Some studies have shown that different anesthesia may affect the long-term results of cancer treatment [18, 19]. The retrospective analysis of Lai et al. [20] demonstrated that treatment of small HCC with RFA under GA is associated with reducing the risk of cancer recurrence. Moreover, the study by Wang et al. further revealed that the use of GA in the management of thermal ablation and anesthesia could significantly improve the survival time of patients [21]. In these studies, GA may have had a small and temporary effect on the suppression of NK cell cytotoxicity (NKCC) [22]. MWA under LA is often painful because of referred pain, which may force the physician to decrease the current intensity, shorten the coagulation duration, or limit the number of overlapping coagulations [23]. Additionally, another advantage of GA is that systolic blood pressure can be reduced, with the goal of decreasing hepatic blood flow and increasing coagulation diameter [24]. All of the above may account for these results.
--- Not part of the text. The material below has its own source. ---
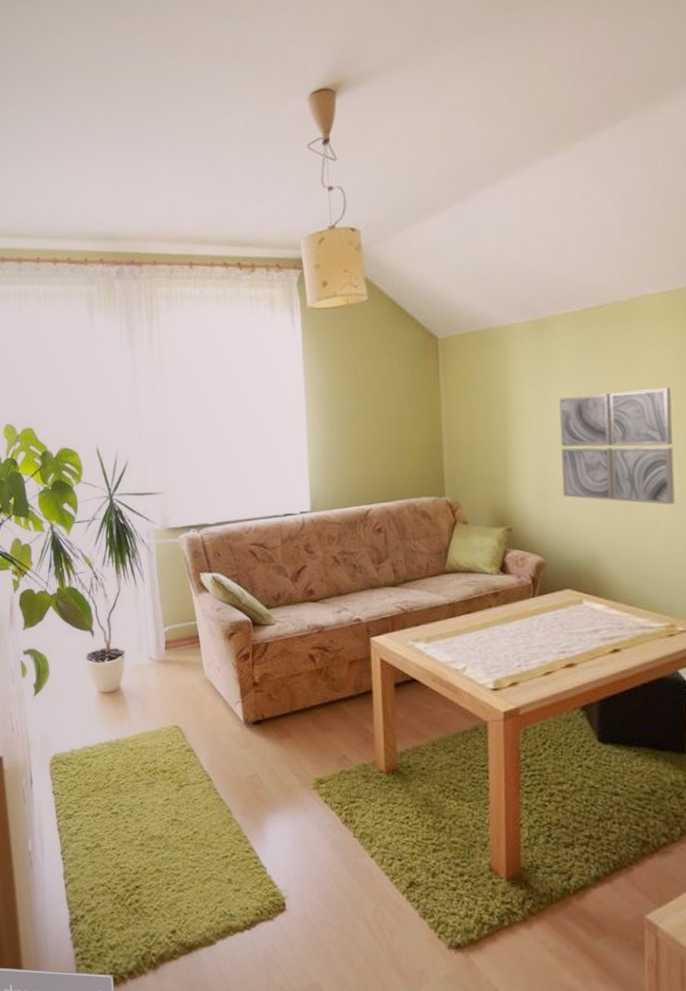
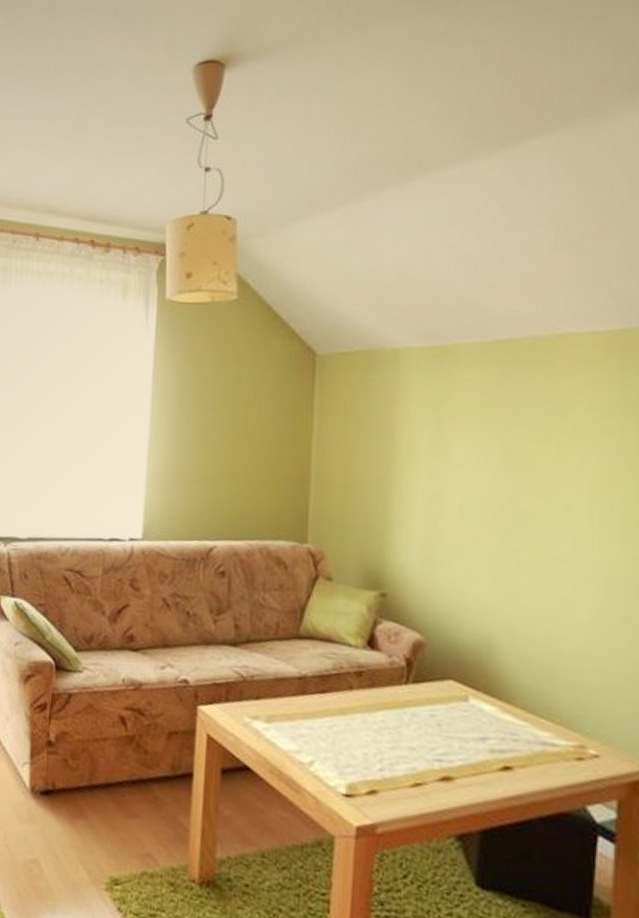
wall art: present [559,388,675,505] -> none [454,443,598,592]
However, in this research, the difference in anesthesia did not seem to have an impact on the LTP rate of patients (P = 0.230). Moreover, we conducted a stratified study on the LTP of HCC in challenging sites and reached a similar conclusion (P = 0.180). Multivariate Cox regression revealed that the tumor location (regular locations) and the number of lesions (single) could independently predict better LTP (P < 0.005). Therefore, during the limited follow-up period, MR-guided MWA under different anesthesia methods did not seem to have a significant effect on LTP.
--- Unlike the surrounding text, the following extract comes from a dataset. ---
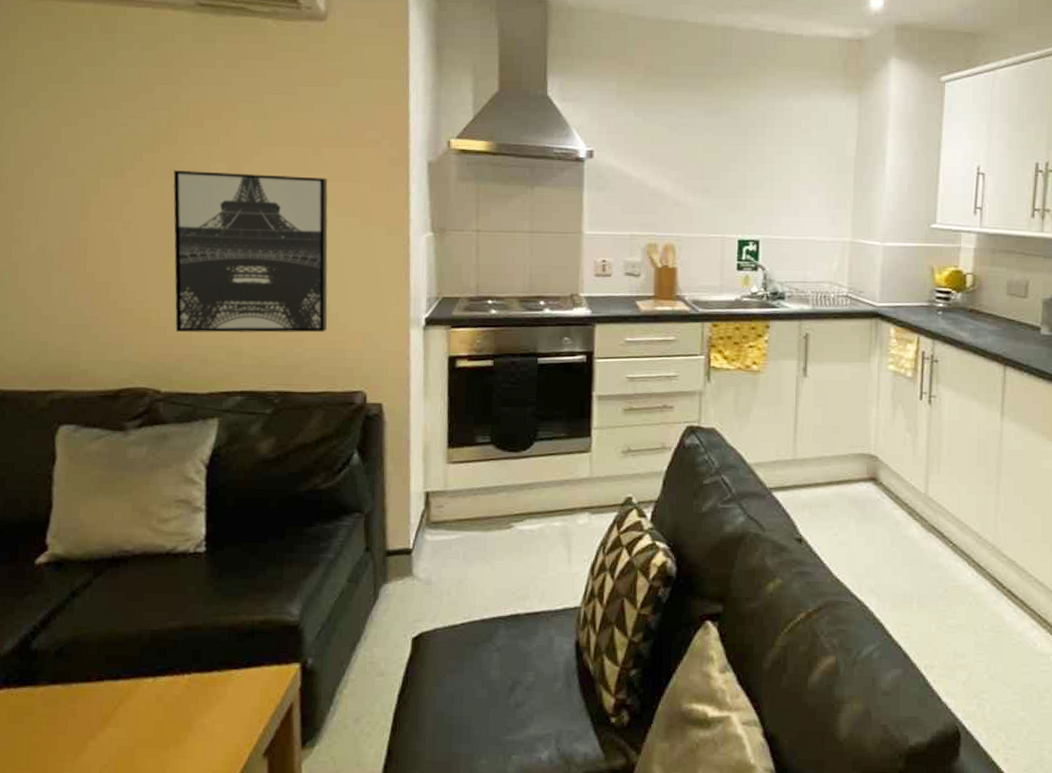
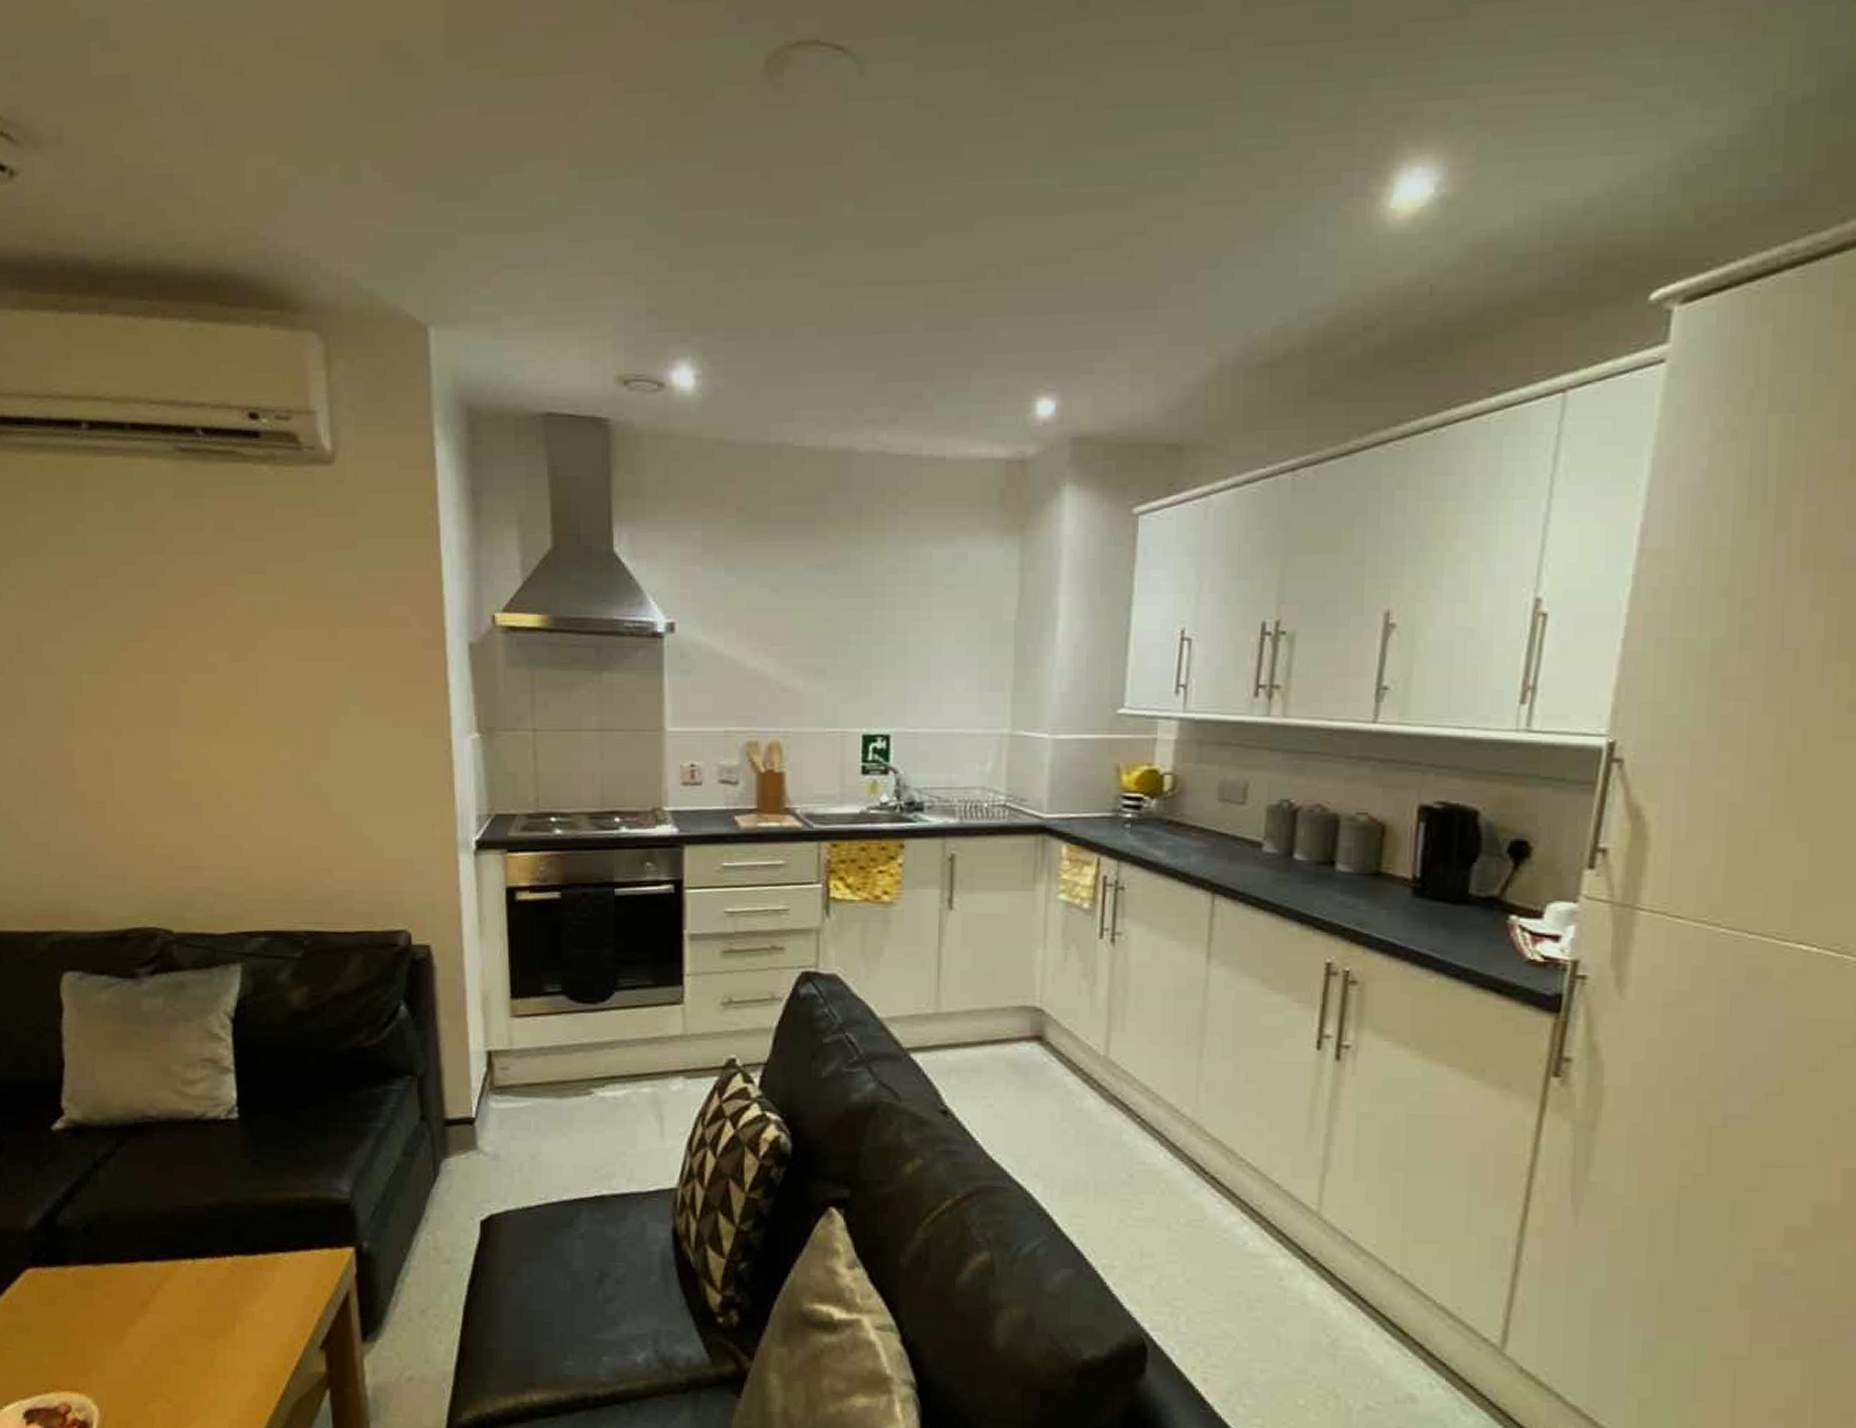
wall art: present [173,170,328,333] -> none [166,661,360,861]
There are several shortcomings of our research. Due to software limitations, this study did not use the real-time MR thermometry technique. Second, the cost of MRI-guided ablation treatment under general anesthesia is considerably higher than that of local anesthesia, making it inaccessible for certain patients. Third, although there were fewer local complications of the ablation process in patients under GA, the rate of LTP between the two groups was equivalent, which should be an acceptable result. This study could provide a reference for the selection of anesthesia methods for ablation therapy under the guidance of magnetic resonance in the future. Finally, this is a single-center retrospective control study relating to a small number of cases. In the future, this study needs to be combined with a prospective multicenter study, extend the follow-up time, and increase the overall survival data to reduce the risk of bias.

Conclusions

Different anesthesia methods seem to have no significant effect on treatment-related complications and LTP in HCC (≤5.0 cm). Secondly, the number of lesions (Single) and tumor location (regular locations) may be associated with favorable LTP. However, Prospective trials exploring the effects of different anesthetic methods on cancer outcomes in these patients are warranted.